──────── Task material

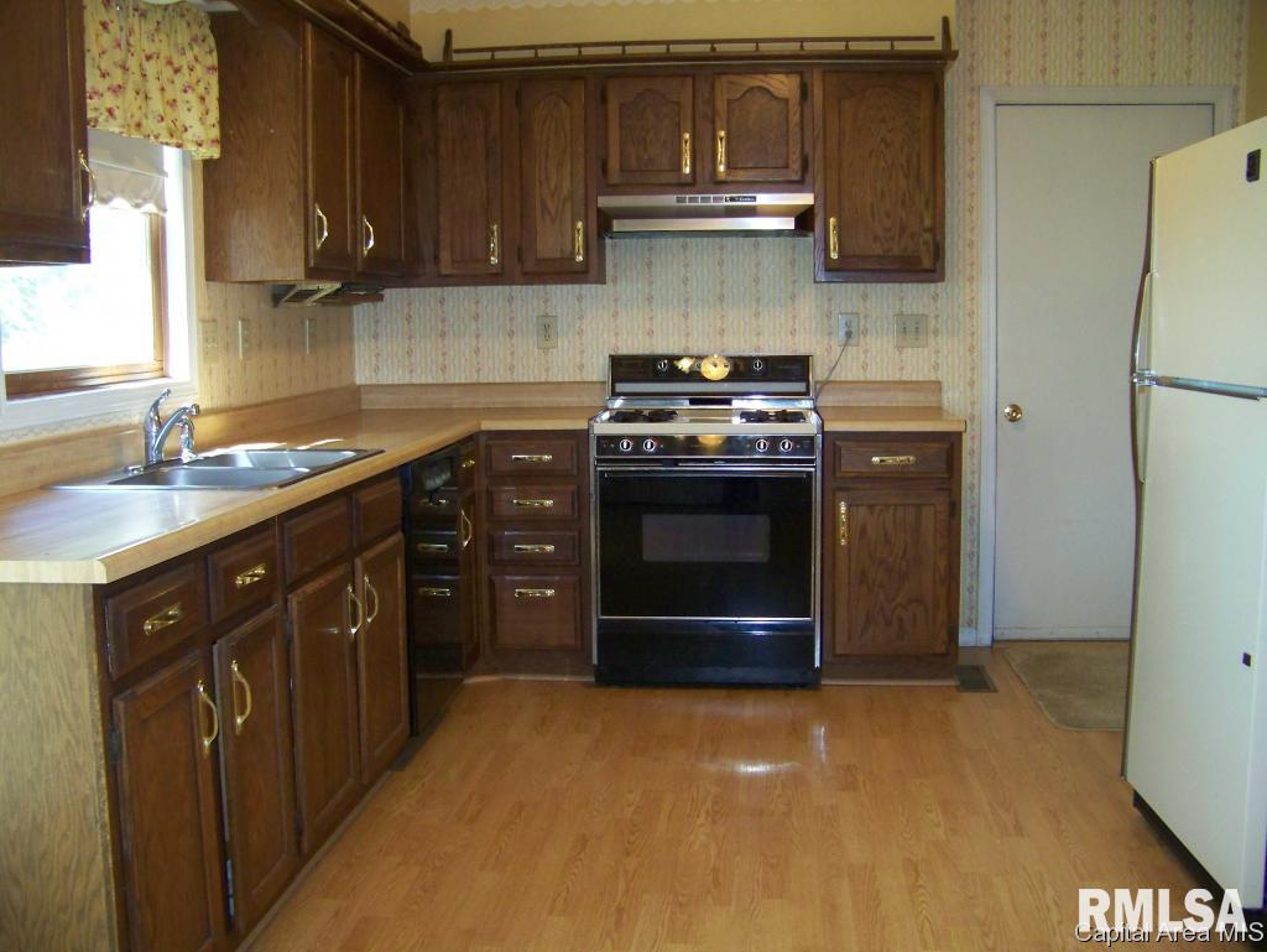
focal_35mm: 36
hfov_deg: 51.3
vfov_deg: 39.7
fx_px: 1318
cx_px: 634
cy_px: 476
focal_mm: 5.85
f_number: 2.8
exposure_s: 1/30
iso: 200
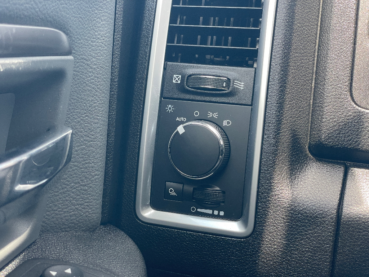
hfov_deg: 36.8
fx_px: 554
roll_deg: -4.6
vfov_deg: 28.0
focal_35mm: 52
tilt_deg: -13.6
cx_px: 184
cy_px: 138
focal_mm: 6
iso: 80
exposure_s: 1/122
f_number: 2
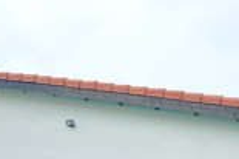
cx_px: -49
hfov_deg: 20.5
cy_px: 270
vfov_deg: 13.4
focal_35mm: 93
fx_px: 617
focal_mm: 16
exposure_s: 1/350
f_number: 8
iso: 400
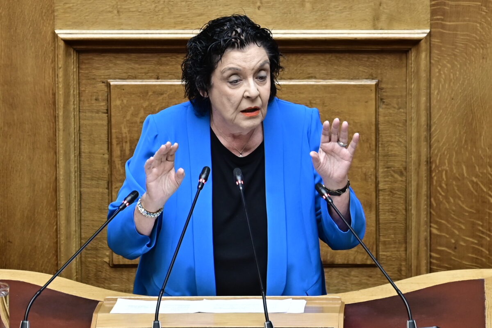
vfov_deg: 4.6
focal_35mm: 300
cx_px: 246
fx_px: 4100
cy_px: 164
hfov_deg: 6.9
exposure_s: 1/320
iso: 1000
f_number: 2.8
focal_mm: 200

────────────────
──────── Task material

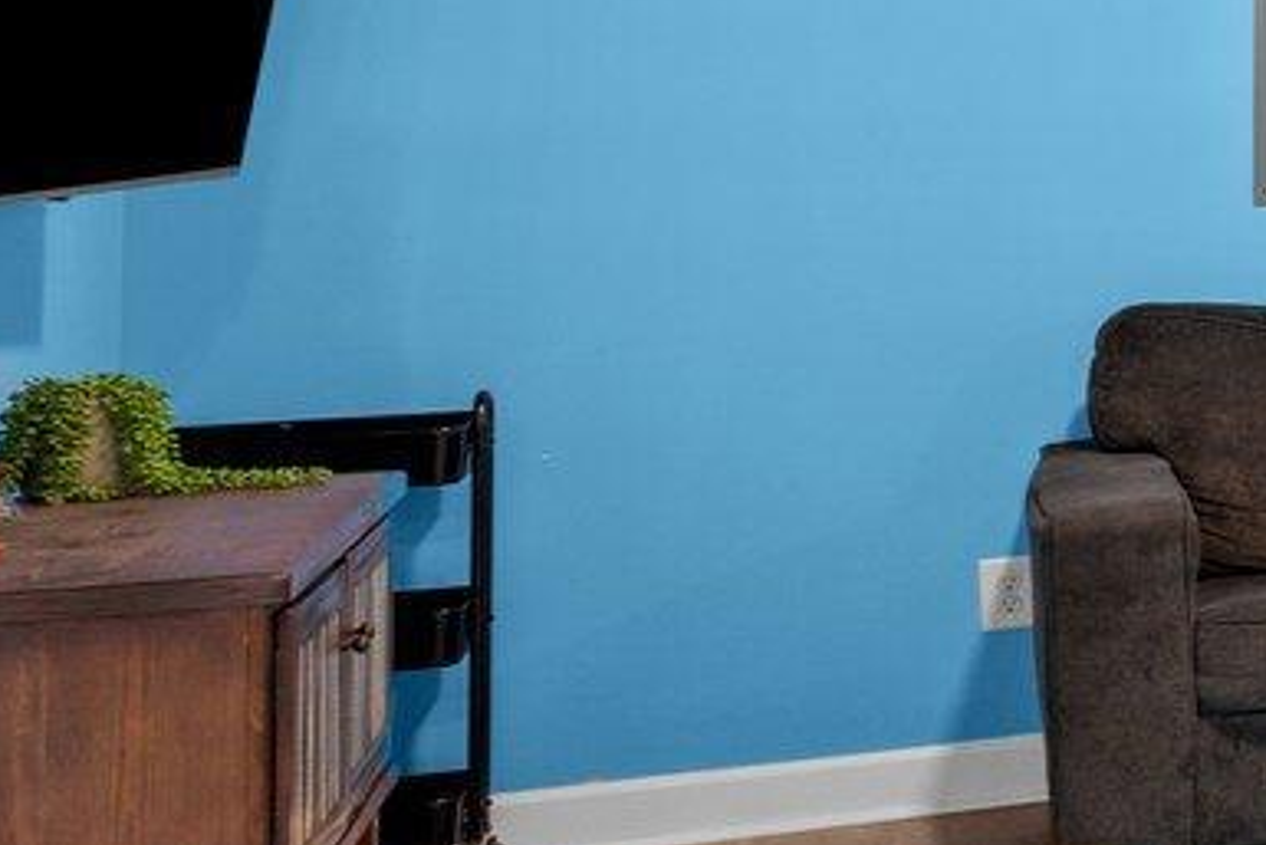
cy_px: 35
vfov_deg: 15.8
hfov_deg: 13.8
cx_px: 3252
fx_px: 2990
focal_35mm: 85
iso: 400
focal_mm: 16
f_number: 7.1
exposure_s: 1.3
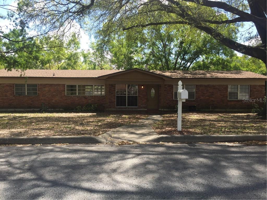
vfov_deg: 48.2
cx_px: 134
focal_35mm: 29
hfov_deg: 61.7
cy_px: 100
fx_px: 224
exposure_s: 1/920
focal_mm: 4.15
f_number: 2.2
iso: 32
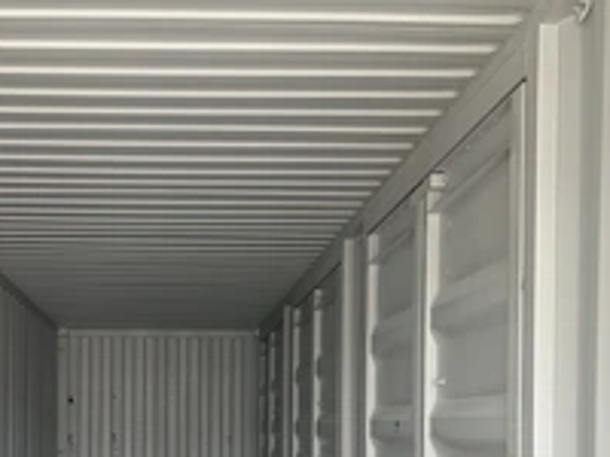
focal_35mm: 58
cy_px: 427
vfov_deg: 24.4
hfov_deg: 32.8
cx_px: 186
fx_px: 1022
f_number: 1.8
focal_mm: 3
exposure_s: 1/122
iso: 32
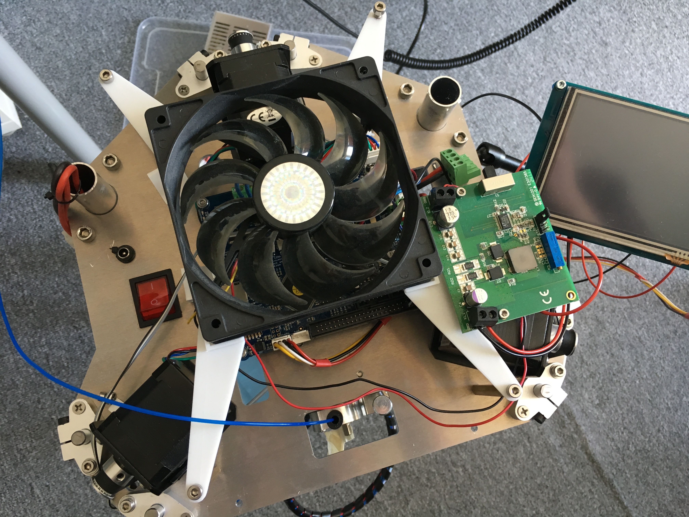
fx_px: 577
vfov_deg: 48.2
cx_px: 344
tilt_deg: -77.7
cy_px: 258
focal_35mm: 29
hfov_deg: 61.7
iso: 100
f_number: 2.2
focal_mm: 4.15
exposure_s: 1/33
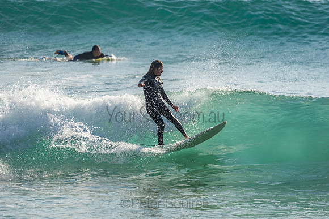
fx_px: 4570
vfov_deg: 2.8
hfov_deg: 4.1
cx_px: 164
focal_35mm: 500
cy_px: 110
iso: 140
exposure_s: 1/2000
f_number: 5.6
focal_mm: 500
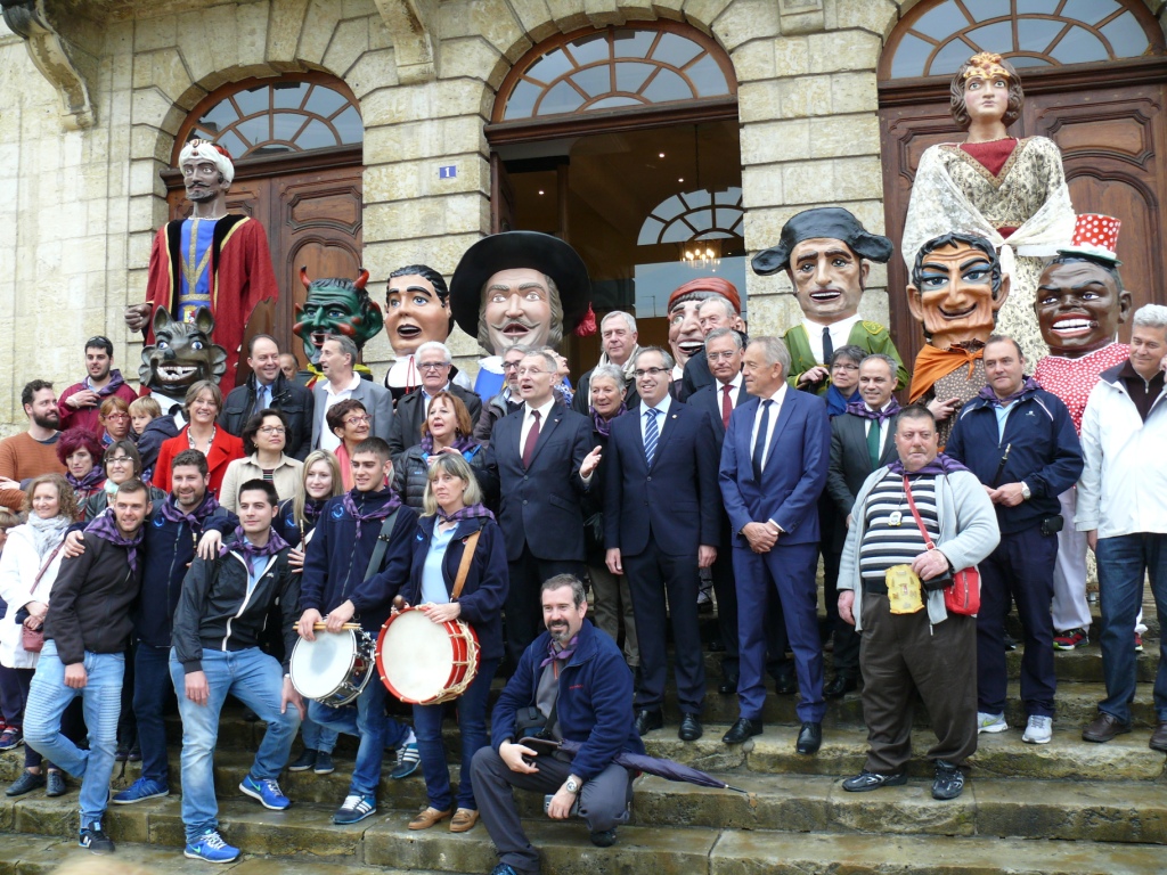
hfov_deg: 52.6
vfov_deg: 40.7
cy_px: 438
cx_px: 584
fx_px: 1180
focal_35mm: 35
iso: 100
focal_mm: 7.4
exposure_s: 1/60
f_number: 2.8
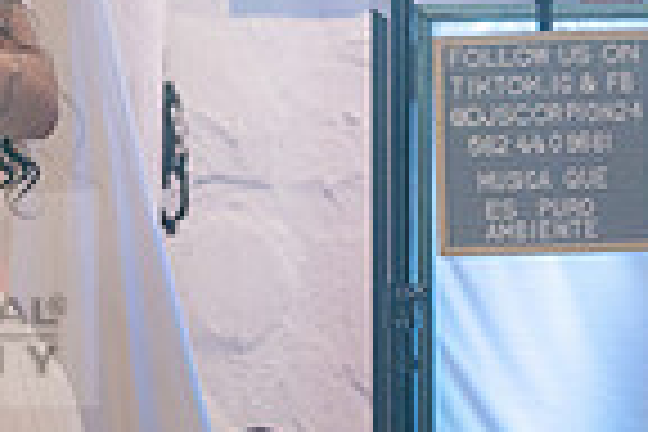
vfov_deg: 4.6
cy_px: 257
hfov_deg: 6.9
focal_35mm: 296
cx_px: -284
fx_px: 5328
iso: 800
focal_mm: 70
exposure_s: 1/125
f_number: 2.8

────────────────

The stretch to restate runs from the line above containing "focal_35mm: 36" through the line containing "focal_mm: 200". Copy it word for word, ends included, without pictures.

Output of the exercise ->
focal_35mm: 36
hfov_deg: 51.3
vfov_deg: 39.7
fx_px: 1318
cx_px: 634
cy_px: 476
focal_mm: 5.85
f_number: 2.8
exposure_s: 1/30
iso: 200
hfov_deg: 36.8
fx_px: 554
roll_deg: -4.6
vfov_deg: 28.0
focal_35mm: 52
tilt_deg: -13.6
cx_px: 184
cy_px: 138
focal_mm: 6
iso: 80
exposure_s: 1/122
f_number: 2
cx_px: -49
hfov_deg: 20.5
cy_px: 270
vfov_deg: 13.4
focal_35mm: 93
fx_px: 617
focal_mm: 16
exposure_s: 1/350
f_number: 8
iso: 400
vfov_deg: 4.6
focal_35mm: 300
cx_px: 246
fx_px: 4100
cy_px: 164
hfov_deg: 6.9
exposure_s: 1/320
iso: 1000
f_number: 2.8
focal_mm: 200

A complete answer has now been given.